La siguiente respiración de la duquesa salió con un toque de un gemido mientras una palma se envolvía alrededor de su cuello. Fue levantada a las puntas de sus pies, obligada a mirar a los ojos de Sylas.
«Mirada convictiva» ya había estado activa durante un tiempo, las sutiles capas de sugestión ya se habían acumulado a lo largo de la noche. Era el tipo de enfoque delicado que Nosphaleen a menudo no tenía el lujo de usar, pero Sylas sí.
—No puedes simplemente… tomarme… así… —dijo la duquesa suavemente, pero sus ojos ya estaban buscando los labios de Sylas como si tuvieran algún tipo de secreto, su mirada solo se desviaba de vez en cuando hacia sus ojos.
Sus colmillos se habían extendido más, goteando saliva que caía por su barbilla en líneas claras y relucientes.
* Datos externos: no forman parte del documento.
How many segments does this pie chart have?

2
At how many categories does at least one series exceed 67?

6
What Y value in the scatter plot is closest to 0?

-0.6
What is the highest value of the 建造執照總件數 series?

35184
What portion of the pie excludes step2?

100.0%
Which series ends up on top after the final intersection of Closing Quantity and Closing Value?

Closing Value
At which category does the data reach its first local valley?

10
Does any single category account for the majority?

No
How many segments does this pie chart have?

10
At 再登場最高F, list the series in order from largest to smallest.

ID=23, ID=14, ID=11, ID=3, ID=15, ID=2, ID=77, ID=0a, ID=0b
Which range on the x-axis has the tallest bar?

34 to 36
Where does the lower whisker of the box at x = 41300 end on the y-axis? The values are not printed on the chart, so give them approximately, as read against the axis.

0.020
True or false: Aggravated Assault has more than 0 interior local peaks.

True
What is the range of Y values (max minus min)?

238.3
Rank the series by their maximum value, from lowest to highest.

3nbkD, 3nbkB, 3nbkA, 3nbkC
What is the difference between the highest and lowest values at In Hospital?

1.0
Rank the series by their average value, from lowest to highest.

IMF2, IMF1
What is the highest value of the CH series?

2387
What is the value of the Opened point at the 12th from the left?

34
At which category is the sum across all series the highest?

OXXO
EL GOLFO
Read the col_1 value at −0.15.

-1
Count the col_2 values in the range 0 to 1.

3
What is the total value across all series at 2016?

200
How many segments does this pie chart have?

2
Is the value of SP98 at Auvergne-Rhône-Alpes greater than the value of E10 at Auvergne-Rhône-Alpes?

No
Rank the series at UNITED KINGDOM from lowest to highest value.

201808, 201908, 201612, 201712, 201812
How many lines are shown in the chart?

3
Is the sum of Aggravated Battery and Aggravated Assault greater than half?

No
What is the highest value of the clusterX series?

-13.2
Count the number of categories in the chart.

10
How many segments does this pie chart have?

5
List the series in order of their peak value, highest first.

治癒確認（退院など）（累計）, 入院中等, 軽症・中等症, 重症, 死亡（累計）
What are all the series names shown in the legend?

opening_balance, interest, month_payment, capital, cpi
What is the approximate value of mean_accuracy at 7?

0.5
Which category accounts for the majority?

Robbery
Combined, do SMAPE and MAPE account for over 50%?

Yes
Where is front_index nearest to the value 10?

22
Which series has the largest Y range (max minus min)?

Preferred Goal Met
El instinto del sanguara, especialmente en calor, era saborear sangre, y parecía querer nada más que hacer exactamente eso ahora.
—¿No dije ya que no estoy interesado? —preguntó Sylas tranquilamente, su voz aún igual de serena.
Destellos de emociones suprimidas vinieron del interior de la duquesa.
Sylas sabía exactamente lo que estaba haciendo, y la respiración pesada de la duquesa hacía bastante obvio que estaba funcionando.
No estaba sujetando su cuello con suficiente fuerza para dañar a una mujer tan poderosa, pero era claro que le gustaba la presión de todos modos, incluso mientras se ponía de puntillas para intentar debilitarla un poco.
—He oído… leyendas del carisma… No pensé… que sería tan susceptible… pero también… no puedo esperar para… saborear tu sangre…
Sylas podía sentirlo. Su orgullo y su lujuria luchando entre sí.
Desafortunadamente para ella, en frente de Sylas, ¿qué orgullo se le permitía tener en absoluto?
La «Verdadera semilla del orgullo» pulsó y la última resistencia de la duquesa se rompió. Su poder pulsó hacia afuera en una ola de éter y rompió sus túnicas y ropa, revelando un cuerpo de piel pálida y delicada que brillaba bajo la luz de la luna como cristal.
—Tómame.
El momento en que habló las palabras, sus ojos parecieron perder un toque de su luz.
La disonancia cognitiva había crecido demasiado. Ella, una mujer con el segundo mayor orgullo que Sylas había sentido en alguien, había elegido su lujuria sobre su orgullo, rogándole a un hombre su toque.
Y ese era el momento cuando Mirada Convictiva era más fuerte.